The result of these mistakes is an American public increasingly disconnected from wild places, the opposite of Congress’s intent in passing the Wilderness Act in 1964. Many Wilderness trails have disappeared or have deteriorated to the point that few try to use them. On the trails that remain, human-powered travelers are limited to certain types of walking. The agencies have even banned forms of walking, including for example parents with baby strollers,” continued the STC statement.
“Senator Lee’s bill will modify outdated blanket bans on human-powered travel and relieve a worsening situation,” says STC board member Ted Stroll. “The Forest Service in particular continues to impose bans on mountain biking. These bans drive cyclists away even as the Forest Service admits it cannot maintain trails and needs volunteers to do the maintenance it no longer performs.”
The Sustainable Trails coalition notes that Federally designated Wilderness areas are now 10 times the size they were when the Wilderness Act was signed into law in 1964, an area roughly the size of California and Maryland combined. The groups thousands of members contend that a blanket ban not based upon scientific or environmental reasons is a regulatory mistake requiring reversal. Bill S3205 provides on-scene federal land managers the authority to decide on human-powered travel on local Wilderness trails, as was the case as recently as the year 2000 in some Wilderness areas.

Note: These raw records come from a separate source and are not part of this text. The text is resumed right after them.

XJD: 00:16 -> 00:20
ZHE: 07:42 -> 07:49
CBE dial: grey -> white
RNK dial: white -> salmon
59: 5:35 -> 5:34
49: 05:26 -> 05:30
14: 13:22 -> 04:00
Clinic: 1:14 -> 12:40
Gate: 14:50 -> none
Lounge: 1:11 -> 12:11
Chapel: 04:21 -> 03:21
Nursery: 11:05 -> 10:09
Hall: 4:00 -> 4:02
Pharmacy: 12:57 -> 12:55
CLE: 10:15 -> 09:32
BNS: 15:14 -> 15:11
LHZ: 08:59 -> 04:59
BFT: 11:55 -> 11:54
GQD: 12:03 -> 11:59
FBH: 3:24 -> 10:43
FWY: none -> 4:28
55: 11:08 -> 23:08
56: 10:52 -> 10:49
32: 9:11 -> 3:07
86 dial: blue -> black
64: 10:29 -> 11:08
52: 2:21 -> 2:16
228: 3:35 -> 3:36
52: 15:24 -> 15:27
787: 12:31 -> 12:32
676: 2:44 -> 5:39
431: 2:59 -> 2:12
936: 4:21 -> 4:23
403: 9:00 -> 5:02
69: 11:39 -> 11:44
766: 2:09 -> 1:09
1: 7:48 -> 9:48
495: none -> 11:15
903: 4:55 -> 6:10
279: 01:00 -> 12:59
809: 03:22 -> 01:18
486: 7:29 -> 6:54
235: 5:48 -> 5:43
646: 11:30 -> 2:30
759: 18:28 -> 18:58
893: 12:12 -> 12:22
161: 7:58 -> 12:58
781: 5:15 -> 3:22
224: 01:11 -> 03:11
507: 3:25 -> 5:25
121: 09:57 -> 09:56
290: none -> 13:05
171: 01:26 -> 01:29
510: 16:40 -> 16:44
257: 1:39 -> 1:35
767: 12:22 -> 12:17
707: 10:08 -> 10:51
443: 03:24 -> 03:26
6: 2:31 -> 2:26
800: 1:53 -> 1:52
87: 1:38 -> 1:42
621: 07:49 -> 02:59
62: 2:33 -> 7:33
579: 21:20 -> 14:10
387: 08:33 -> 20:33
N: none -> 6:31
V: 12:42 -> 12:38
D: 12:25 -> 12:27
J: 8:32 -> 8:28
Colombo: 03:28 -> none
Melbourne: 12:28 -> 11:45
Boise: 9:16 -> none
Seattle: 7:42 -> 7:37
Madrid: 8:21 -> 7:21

The STC is a newer trail advocacy group that has not always been in agreement with the methods of the more established International Mountain Bicycling Association (IMBA). We’re awaiting IMBA’s take on this latest development. In the meantime, former IMBA board president and Utah resident Ashley Korenblat (who does not speak on behalf of IMBA, but is well versed in these matters) was quick to reach out to Mtbr with a statement of her own, decrying the Act as a false promise that could eventually lead to more trail closures.
“As expected, the STC bill sponsor is no friend of public lands,” wrote Korenblat. “Senator Mike Lee supports the state take over of public lands and votes consistently not to fund public lands. Lee’s support of the STC bill is part of his larger agenda to undermine the environmental community, undermine the public land agencies, and give states control of federal lands.”
“Mr. Lee is primarily known for his work to balance the federal budget. Did you know that most states are required to balance their budgets, so when hard times come, they have to sell assets to cover the shortfall? If Mike Lee’s vision of our public lands prevail, bike trails on federal lands could be taken over by states and then sold for development when the states need cash. Mr. Lee’s bill is a symbolic gesture that will not pass, and therefore will not open any trails. STC has been duped by a false promise.”